__TASK INSTRUCTIONS__
Reproduce the lines of the listing between the one holding "en nuestras redes!" and the one holding "Povratak na naslovnu", inclusive, without changing a word. Leave the pictures out of your answer.

__THE RECORDS__
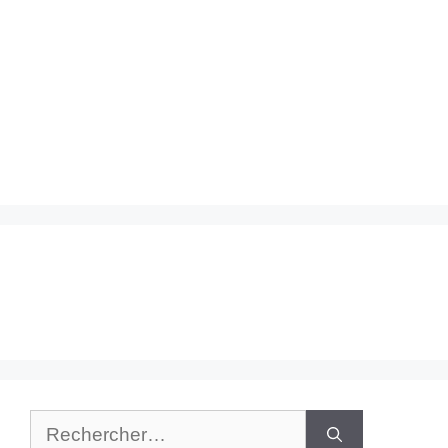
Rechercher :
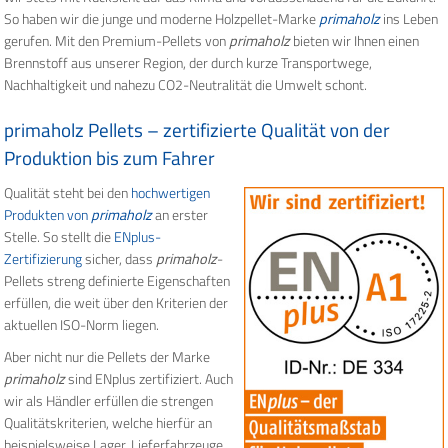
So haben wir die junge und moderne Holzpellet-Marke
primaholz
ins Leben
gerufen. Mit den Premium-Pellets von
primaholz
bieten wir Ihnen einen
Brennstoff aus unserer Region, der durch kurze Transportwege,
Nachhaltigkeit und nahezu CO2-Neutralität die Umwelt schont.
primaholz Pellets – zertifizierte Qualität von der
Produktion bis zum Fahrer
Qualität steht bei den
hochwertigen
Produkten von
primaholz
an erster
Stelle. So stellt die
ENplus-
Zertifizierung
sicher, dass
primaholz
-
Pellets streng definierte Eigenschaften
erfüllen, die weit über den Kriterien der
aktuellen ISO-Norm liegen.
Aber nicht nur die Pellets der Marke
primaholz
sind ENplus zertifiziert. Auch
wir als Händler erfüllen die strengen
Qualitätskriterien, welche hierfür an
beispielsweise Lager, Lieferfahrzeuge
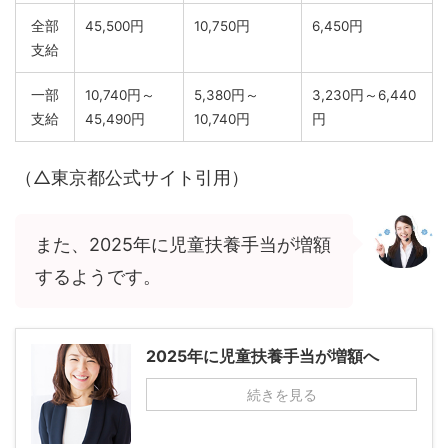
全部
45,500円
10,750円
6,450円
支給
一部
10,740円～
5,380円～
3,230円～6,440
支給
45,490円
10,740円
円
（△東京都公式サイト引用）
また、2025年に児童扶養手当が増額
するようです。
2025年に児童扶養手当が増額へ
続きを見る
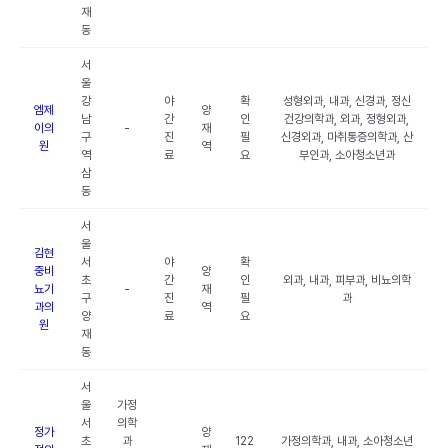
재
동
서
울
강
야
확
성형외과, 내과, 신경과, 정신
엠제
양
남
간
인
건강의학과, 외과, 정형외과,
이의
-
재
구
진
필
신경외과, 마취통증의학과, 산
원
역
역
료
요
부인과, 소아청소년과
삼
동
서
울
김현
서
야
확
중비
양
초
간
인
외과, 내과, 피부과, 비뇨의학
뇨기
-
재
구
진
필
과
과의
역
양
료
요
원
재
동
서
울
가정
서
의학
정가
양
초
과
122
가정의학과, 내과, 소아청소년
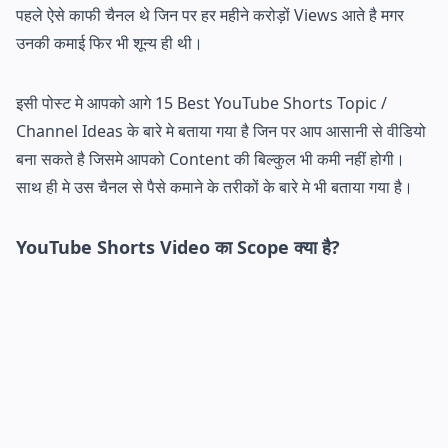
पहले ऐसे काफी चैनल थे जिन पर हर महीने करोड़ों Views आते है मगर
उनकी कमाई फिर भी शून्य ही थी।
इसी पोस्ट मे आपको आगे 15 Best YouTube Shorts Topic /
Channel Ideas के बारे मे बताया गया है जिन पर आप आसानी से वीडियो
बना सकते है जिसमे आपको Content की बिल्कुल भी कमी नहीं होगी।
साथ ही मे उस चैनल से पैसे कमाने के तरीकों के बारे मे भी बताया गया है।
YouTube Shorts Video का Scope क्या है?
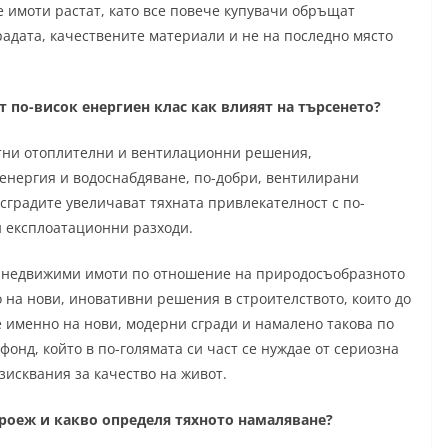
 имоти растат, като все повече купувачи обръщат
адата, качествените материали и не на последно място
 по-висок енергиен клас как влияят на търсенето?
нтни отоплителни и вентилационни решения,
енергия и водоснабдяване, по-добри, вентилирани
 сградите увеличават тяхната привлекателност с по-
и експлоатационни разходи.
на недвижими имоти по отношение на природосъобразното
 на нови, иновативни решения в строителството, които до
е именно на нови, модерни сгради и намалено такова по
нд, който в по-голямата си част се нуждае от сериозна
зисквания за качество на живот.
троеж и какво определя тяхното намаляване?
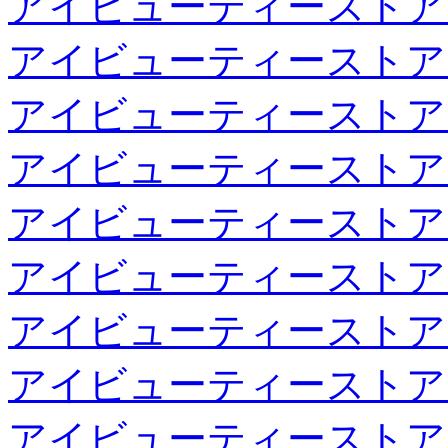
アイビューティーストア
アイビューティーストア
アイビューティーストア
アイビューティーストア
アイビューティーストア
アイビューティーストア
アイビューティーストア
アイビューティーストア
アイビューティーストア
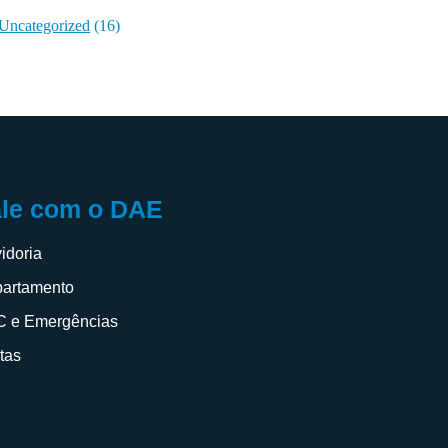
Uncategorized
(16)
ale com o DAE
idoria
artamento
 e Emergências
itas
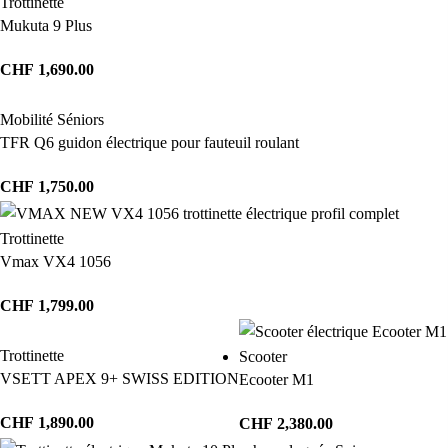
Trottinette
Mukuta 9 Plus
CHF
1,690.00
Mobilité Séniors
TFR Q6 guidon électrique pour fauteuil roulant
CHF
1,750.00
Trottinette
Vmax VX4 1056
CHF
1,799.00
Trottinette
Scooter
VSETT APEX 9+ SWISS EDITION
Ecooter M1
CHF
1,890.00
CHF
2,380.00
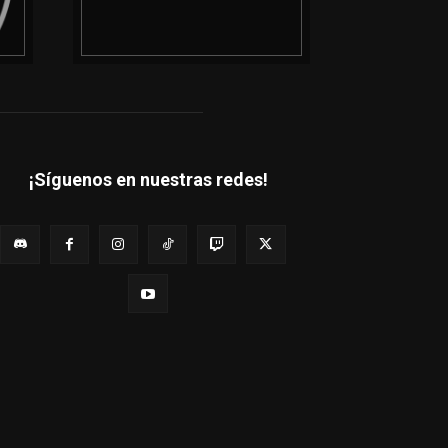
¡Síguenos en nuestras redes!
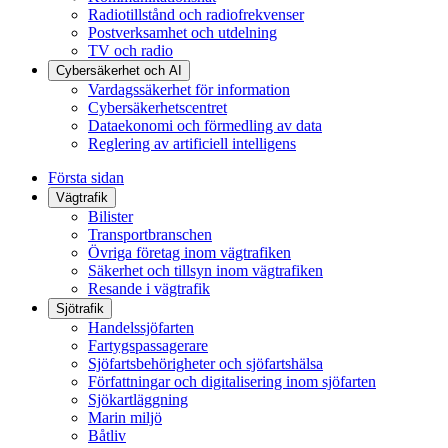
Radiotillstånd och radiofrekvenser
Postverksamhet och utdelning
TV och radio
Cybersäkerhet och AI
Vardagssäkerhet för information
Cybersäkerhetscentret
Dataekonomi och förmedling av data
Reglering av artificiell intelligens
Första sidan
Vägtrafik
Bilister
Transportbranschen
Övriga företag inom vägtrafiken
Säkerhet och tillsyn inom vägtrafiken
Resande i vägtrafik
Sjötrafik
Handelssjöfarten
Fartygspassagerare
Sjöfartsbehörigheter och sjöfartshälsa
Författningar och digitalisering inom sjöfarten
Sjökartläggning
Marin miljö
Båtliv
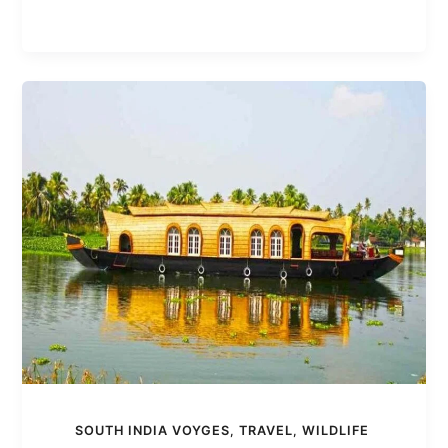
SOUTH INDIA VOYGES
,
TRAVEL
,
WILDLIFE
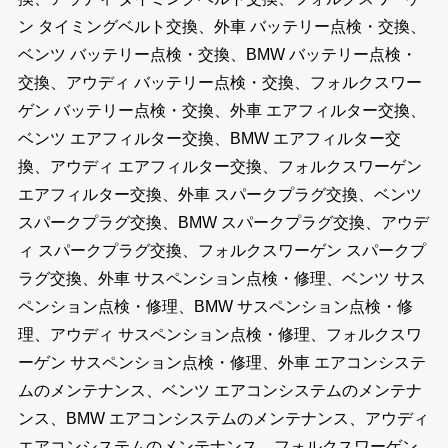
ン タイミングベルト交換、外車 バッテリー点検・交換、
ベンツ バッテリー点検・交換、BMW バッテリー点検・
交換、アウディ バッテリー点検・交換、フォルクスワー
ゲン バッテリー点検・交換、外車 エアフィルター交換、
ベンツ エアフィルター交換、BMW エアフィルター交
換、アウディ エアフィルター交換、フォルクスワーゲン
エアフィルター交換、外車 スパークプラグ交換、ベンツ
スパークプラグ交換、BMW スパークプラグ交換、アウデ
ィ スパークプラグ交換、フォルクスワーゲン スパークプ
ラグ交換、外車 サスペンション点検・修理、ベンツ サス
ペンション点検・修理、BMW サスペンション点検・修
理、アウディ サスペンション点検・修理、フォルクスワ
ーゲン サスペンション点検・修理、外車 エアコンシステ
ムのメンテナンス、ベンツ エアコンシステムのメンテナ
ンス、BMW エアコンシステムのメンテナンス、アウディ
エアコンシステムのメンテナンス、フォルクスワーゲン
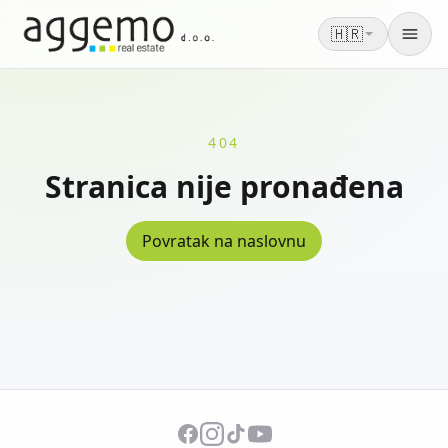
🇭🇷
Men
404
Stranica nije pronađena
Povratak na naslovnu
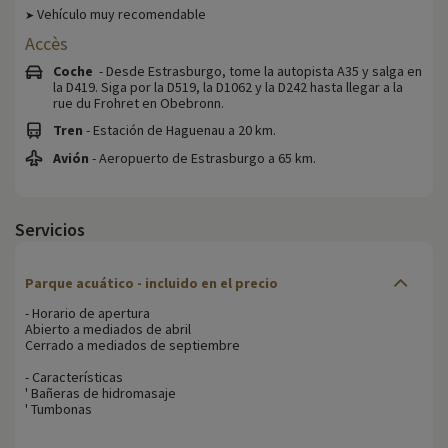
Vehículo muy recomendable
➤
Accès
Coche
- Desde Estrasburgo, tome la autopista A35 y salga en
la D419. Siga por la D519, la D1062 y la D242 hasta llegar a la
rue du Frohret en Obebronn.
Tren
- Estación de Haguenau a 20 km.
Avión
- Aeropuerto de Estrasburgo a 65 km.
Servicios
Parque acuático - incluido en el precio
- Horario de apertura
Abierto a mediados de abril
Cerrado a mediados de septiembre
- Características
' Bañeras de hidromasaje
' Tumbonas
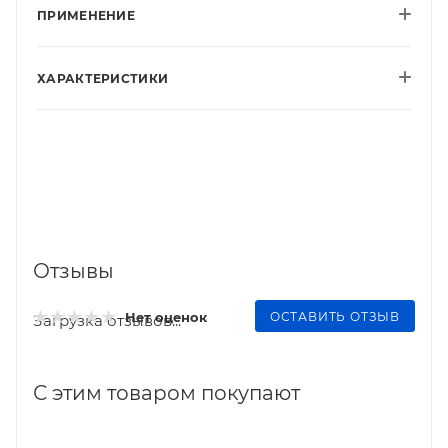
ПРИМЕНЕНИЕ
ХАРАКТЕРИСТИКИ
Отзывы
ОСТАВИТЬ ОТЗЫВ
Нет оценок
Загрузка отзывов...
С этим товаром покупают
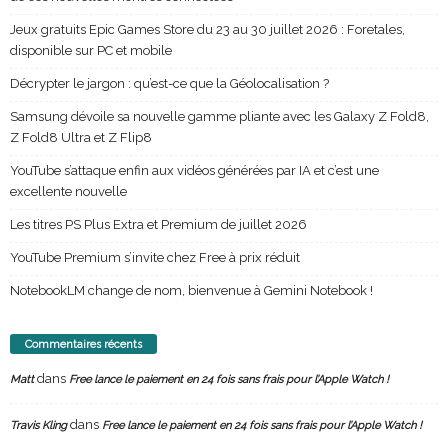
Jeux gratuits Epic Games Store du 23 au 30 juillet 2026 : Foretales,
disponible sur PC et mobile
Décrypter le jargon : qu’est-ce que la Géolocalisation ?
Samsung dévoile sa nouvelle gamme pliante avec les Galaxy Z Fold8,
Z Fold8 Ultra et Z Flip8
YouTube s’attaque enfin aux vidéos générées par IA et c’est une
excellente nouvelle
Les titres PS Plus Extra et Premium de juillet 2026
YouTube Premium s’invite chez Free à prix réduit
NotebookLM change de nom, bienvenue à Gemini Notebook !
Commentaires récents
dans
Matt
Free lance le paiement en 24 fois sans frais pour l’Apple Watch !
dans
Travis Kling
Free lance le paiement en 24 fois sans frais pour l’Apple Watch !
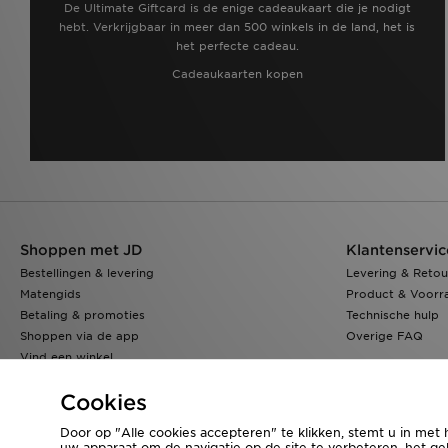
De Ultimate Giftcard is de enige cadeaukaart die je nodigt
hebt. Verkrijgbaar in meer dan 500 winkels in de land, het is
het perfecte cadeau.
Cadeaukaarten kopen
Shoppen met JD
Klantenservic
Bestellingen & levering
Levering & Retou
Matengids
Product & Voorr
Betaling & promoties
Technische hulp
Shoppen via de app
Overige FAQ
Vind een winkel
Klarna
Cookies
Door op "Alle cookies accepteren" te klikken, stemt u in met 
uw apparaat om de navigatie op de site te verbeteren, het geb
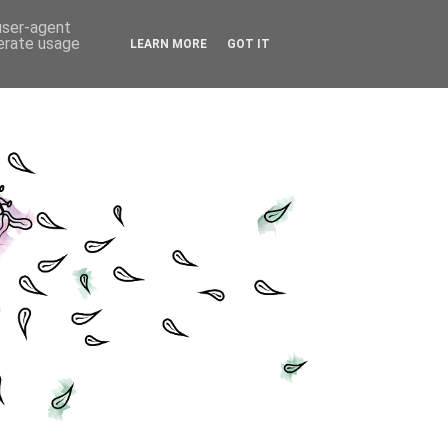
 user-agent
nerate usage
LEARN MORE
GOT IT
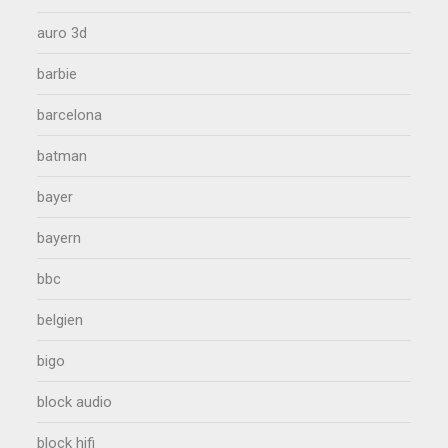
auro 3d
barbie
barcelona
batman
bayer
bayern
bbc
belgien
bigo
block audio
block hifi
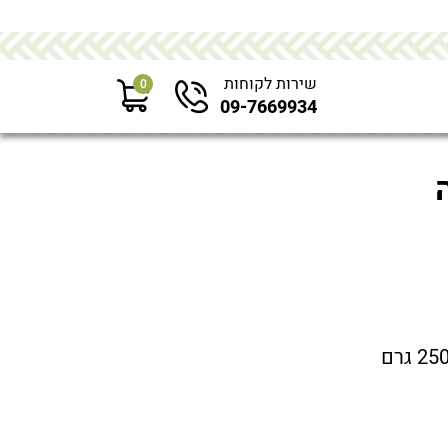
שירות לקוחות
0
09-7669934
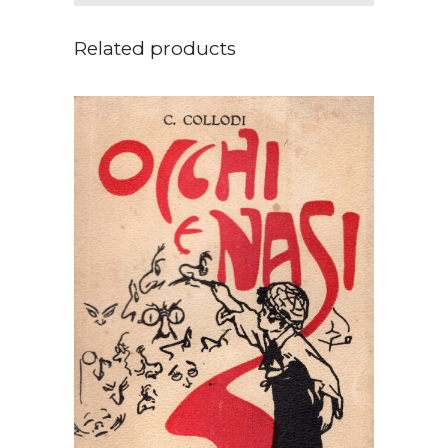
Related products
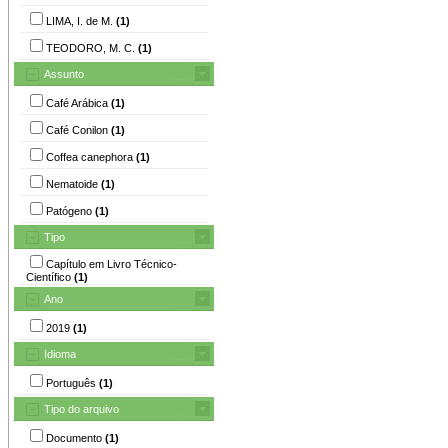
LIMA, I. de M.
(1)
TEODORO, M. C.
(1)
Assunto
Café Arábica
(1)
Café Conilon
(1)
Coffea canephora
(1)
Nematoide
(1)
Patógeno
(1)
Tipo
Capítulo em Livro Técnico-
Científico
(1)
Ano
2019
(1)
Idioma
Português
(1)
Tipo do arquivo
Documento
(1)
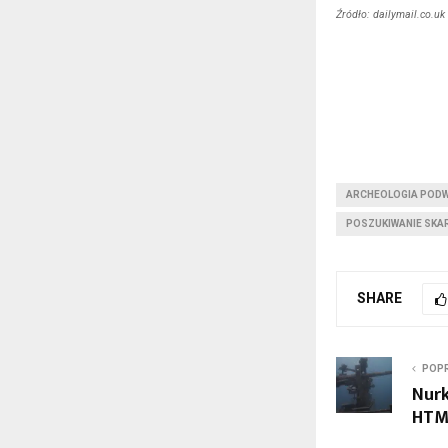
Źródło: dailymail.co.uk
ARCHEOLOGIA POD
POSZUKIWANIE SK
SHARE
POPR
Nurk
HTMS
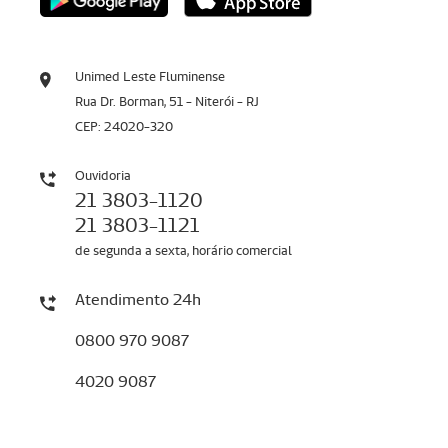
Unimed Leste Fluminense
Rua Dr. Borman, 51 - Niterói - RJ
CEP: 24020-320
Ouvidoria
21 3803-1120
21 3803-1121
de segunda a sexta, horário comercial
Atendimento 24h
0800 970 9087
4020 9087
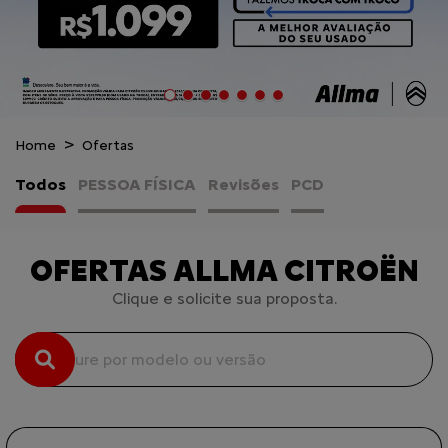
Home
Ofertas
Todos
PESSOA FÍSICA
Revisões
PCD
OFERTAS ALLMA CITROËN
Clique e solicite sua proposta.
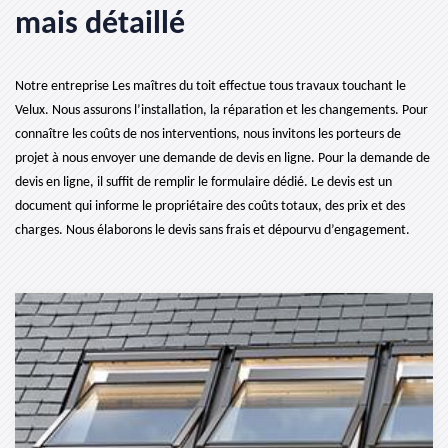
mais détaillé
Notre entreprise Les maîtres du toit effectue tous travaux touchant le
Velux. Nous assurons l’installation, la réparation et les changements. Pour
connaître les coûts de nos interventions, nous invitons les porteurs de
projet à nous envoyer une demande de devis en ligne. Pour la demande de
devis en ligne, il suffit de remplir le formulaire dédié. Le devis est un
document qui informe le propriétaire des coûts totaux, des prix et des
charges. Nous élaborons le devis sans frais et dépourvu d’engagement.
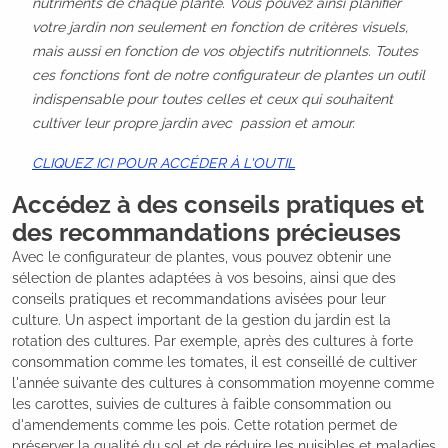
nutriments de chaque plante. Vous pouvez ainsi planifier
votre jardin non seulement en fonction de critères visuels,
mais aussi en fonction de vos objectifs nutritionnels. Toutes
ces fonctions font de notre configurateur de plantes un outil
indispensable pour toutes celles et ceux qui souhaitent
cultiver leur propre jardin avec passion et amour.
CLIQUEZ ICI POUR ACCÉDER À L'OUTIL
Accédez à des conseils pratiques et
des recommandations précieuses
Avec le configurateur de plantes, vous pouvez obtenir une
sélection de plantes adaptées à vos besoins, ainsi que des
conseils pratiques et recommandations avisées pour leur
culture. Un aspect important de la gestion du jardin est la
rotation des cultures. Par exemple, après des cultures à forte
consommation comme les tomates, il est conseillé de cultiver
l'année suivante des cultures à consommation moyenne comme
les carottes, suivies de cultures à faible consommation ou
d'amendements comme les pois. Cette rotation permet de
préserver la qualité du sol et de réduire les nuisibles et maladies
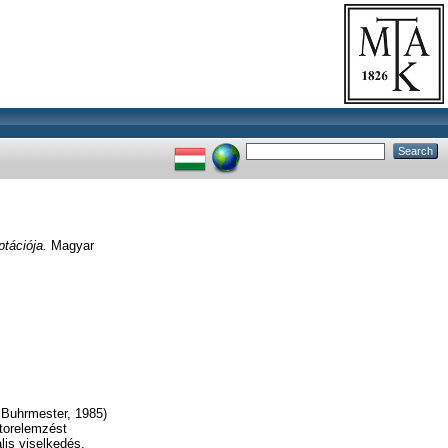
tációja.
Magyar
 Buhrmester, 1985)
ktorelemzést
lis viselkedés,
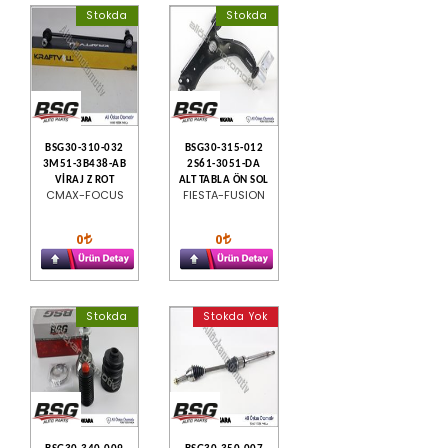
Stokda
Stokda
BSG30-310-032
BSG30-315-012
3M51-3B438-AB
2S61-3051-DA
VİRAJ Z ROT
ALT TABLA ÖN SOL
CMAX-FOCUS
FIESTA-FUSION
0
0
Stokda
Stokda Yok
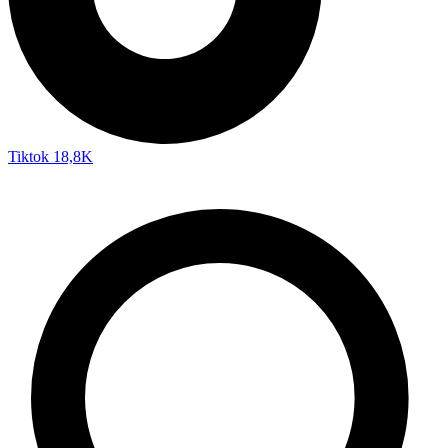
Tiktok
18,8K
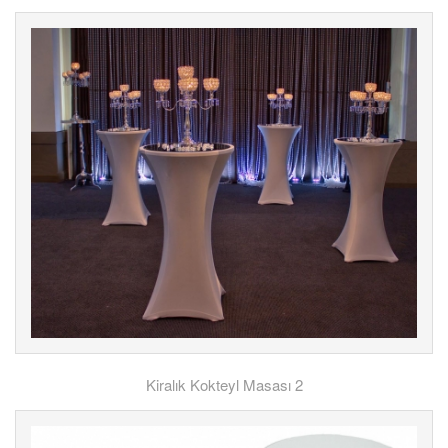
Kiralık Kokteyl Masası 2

__RESPONSE BELOW__
¡Síguenos en nuestras redes!
Radiotillstånd och radiofrekvenser
Postverksamhet och utdelning
TV och radio
Cybersäkerhet och AI
Vardagssäkerhet för information
Cybersäkerhetscentret
Dataekonomi och förmedling av data
Reglering av artificiell intelligens
Första sidan
Vägtrafik
Bilister
Transportbranschen
Övriga företag inom vägtrafiken
Säkerhet och tillsyn inom vägtrafiken
Resande i vägtrafik
Sjötrafik
Handelssjöfarten
Fartygspassagerare
Sjöfartsbehörigheter och sjöfartshälsa
Författningar och digitalisering inom sjöfarten
Sjökartläggning
Marin miljö
Båtliv
SOUTH INDIA VOYGES
,
TRAVEL
,
WILDLIFE
ン タイミングベルト交換、外車 バッテリー点検・交換、
ベンツ バッテリー点検・交換、BMW バッテリー点検・
交換、アウディ バッテリー点検・交換、フォルクスワー
ゲン バッテリー点検・交換、外車 エアフィルター交換、
ベンツ エアフィルター交換、BMW エアフィルター交
換、アウディ エアフィルター交換、フォルクスワーゲン
エアフィルター交換、外車 スパークプラグ交換、ベンツ
スパークプラグ交換、BMW スパークプラグ交換、アウデ
ィ スパークプラグ交換、フォルクスワーゲン スパークプ
ラグ交換、外車 サスペンション点検・修理、ベンツ サス
ペンション点検・修理、BMW サスペンション点検・修
理、アウディ サスペンション点検・修理、フォルクスワ
ーゲン サスペンション点検・修理、外車 エアコンシステ
ムのメンテナンス、ベンツ エアコンシステムのメンテナ
ンス、BMW エアコンシステムのメンテナンス、アウディ
エアコンシステムのメンテナンス、フォルクスワーゲン
🇭🇷
Men
404
Stranica nije pronađena
Povratak na naslovnu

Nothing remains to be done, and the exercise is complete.